> _About this exercise_
Pull each line with the string "nose" from the entries.

> _Supplied data_

────────────────────

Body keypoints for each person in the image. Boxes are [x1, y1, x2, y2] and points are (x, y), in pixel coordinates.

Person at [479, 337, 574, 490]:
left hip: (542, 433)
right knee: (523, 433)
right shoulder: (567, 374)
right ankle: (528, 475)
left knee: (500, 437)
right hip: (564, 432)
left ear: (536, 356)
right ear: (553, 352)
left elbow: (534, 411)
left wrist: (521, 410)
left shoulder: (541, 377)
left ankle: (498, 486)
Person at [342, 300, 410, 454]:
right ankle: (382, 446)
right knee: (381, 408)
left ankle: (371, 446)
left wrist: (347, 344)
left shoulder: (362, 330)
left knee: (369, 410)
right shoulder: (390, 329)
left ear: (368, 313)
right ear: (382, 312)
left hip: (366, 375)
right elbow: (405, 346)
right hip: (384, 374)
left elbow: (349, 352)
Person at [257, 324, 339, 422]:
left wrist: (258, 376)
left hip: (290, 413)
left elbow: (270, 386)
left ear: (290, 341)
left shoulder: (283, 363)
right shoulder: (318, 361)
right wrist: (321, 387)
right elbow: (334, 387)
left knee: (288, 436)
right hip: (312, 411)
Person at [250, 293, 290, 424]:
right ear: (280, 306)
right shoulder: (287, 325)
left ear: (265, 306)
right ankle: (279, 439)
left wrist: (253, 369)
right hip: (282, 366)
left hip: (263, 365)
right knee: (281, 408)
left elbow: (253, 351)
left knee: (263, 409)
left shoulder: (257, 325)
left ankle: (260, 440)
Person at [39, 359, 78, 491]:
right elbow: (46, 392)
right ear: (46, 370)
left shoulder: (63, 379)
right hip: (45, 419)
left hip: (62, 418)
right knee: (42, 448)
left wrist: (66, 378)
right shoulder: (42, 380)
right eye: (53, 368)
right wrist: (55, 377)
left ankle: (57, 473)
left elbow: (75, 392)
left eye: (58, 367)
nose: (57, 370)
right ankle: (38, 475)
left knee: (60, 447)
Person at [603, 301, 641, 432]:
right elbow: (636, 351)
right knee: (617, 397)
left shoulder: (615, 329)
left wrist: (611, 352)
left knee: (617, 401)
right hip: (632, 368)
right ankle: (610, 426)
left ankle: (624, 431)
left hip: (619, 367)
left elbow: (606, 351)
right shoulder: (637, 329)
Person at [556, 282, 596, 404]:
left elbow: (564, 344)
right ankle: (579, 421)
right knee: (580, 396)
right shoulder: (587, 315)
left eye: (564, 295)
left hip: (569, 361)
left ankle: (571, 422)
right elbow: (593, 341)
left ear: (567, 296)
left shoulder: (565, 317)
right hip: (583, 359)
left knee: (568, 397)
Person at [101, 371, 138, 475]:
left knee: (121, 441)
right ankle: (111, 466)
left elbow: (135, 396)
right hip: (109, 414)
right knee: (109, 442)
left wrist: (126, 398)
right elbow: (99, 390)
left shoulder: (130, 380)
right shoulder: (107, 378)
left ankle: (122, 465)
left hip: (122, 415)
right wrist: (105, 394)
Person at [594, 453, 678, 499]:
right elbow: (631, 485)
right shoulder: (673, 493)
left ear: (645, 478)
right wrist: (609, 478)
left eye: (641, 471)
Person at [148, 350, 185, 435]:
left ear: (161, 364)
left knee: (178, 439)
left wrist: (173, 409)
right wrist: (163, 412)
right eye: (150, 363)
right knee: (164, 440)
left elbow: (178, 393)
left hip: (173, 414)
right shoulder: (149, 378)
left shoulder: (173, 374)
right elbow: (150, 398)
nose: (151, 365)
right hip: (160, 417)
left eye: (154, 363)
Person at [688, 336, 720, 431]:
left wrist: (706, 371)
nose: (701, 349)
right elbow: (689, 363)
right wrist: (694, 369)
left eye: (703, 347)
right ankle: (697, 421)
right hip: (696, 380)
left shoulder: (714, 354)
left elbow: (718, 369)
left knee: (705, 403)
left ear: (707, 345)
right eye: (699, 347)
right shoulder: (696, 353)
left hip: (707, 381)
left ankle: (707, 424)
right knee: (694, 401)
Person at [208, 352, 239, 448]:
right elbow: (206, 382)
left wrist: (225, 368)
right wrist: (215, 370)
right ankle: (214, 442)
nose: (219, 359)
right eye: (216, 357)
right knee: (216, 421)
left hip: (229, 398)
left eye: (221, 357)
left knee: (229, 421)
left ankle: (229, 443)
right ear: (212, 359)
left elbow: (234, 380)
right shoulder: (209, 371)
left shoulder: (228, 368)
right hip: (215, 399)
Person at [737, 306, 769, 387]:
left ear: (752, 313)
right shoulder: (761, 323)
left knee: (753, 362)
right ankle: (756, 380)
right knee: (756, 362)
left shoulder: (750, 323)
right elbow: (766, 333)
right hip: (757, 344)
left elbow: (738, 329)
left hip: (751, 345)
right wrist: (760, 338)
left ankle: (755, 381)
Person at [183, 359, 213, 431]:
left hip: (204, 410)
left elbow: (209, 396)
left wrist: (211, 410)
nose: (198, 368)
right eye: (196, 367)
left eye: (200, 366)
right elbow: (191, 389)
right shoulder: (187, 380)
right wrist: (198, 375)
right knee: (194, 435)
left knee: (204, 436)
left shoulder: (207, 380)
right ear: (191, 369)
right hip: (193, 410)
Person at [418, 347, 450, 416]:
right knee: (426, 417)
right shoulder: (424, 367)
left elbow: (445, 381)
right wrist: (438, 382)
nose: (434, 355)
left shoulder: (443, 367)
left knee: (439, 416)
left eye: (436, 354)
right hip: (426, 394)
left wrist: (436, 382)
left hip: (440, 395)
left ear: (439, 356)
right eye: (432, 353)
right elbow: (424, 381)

────────────────────

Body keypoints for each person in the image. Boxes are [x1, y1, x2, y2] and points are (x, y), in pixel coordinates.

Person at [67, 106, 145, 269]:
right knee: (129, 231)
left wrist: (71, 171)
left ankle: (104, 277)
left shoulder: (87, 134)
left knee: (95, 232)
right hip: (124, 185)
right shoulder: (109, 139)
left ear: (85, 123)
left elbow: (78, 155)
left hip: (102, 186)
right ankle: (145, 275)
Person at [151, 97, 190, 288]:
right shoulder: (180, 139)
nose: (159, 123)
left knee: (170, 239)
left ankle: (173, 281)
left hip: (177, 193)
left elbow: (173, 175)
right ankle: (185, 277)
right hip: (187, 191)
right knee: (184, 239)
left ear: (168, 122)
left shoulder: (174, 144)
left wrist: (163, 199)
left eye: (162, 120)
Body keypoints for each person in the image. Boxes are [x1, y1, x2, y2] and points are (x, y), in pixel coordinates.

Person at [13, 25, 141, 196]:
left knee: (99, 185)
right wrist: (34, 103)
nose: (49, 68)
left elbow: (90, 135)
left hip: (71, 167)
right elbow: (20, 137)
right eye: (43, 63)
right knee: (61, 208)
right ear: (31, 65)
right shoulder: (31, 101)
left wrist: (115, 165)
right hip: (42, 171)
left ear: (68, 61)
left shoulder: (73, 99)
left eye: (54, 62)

────────────────────

> _Result_
nose: (57, 370)
nose: (151, 365)
nose: (701, 349)
nose: (219, 359)
nose: (198, 368)
nose: (434, 355)
nose: (159, 123)
nose: (49, 68)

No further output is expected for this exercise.